====== 网页摘录 ======
图1是根据本发明的网页数据分析方法的第一实施例的流程图。如图1所示,该方法包括如下步骤:
步骤S102,获取用户在网页上输入的m个关键词,m为大于1的自然数。
用户需求与用户输入的关键词之间应存在多对多的依存关系,即每个用户需求可以通过用户输入的不同的关键词来表示意图,每个关键词也可以表示多个不同的用户需求意图。为了简化问题,该方法定义用户需求与用户输入的关键词之间存在一对多的依存关系。通过对用户在网站中输入的关键词进行聚类的方式可以对用户需求进行识别。
步骤S104,获取m个关键词中存在依存关系的关键词,其中,对应的用户需求相同的关键词之间存在依存关系。
对于用户的一次网页数据搜索行为,往往搜索的各关键词之间存在关系,这种关系不是各个关键词字面上的相似性,而是关键词体现的用户需求相同。比如,用户在进行网页数据搜索时,搜索的关键词之间可能存在以下依存关系:一个关键词是前一个关键词的归属(ki=f(ki-1)),或后一个关键词是所有前面关键词的归属(ki=f(ki-1,ki-2,ki-3,…,k1))等等。
步骤S106,将m个关键词中存在依存关系的关键词划分为同一类关键词。
====== 数据清单 ======
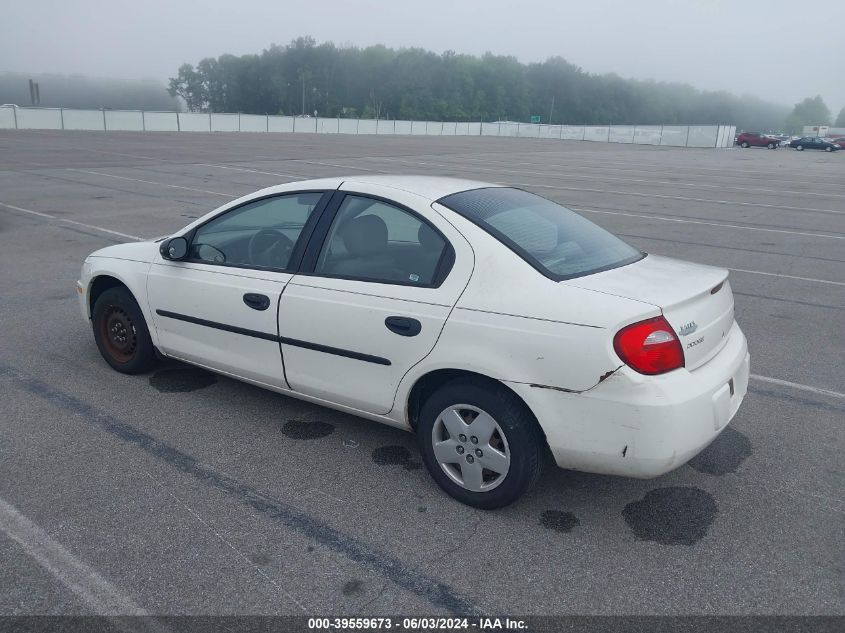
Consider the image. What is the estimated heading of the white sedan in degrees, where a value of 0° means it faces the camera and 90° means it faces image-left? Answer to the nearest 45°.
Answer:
======
把上方关于关键词聚类的网页摘录逐字完整抄录一遍。

#### 参考答案
图1是根据本发明的网页数据分析方法的第一实施例的流程图。如图1所示,该方法包括如下步骤:
步骤S102,获取用户在网页上输入的m个关键词,m为大于1的自然数。
用户需求与用户输入的关键词之间应存在多对多的依存关系,即每个用户需求可以通过用户输入的不同的关键词来表示意图,每个关键词也可以表示多个不同的用户需求意图。为了简化问题,该方法定义用户需求与用户输入的关键词之间存在一对多的依存关系。通过对用户在网站中输入的关键词进行聚类的方式可以对用户需求进行识别。
步骤S104,获取m个关键词中存在依存关系的关键词,其中,对应的用户需求相同的关键词之间存在依存关系。
对于用户的一次网页数据搜索行为,往往搜索的各关键词之间存在关系,这种关系不是各个关键词字面上的相似性,而是关键词体现的用户需求相同。比如,用户在进行网页数据搜索时,搜索的关键词之间可能存在以下依存关系:一个关键词是前一个关键词的归属(ki=f(ki-1)),或后一个关键词是所有前面关键词的归属(ki=f(ki-1,ki-2,ki-3,…,k1))等等。
步骤S106,将m个关键词中存在依存关系的关键词划分为同一类关键词。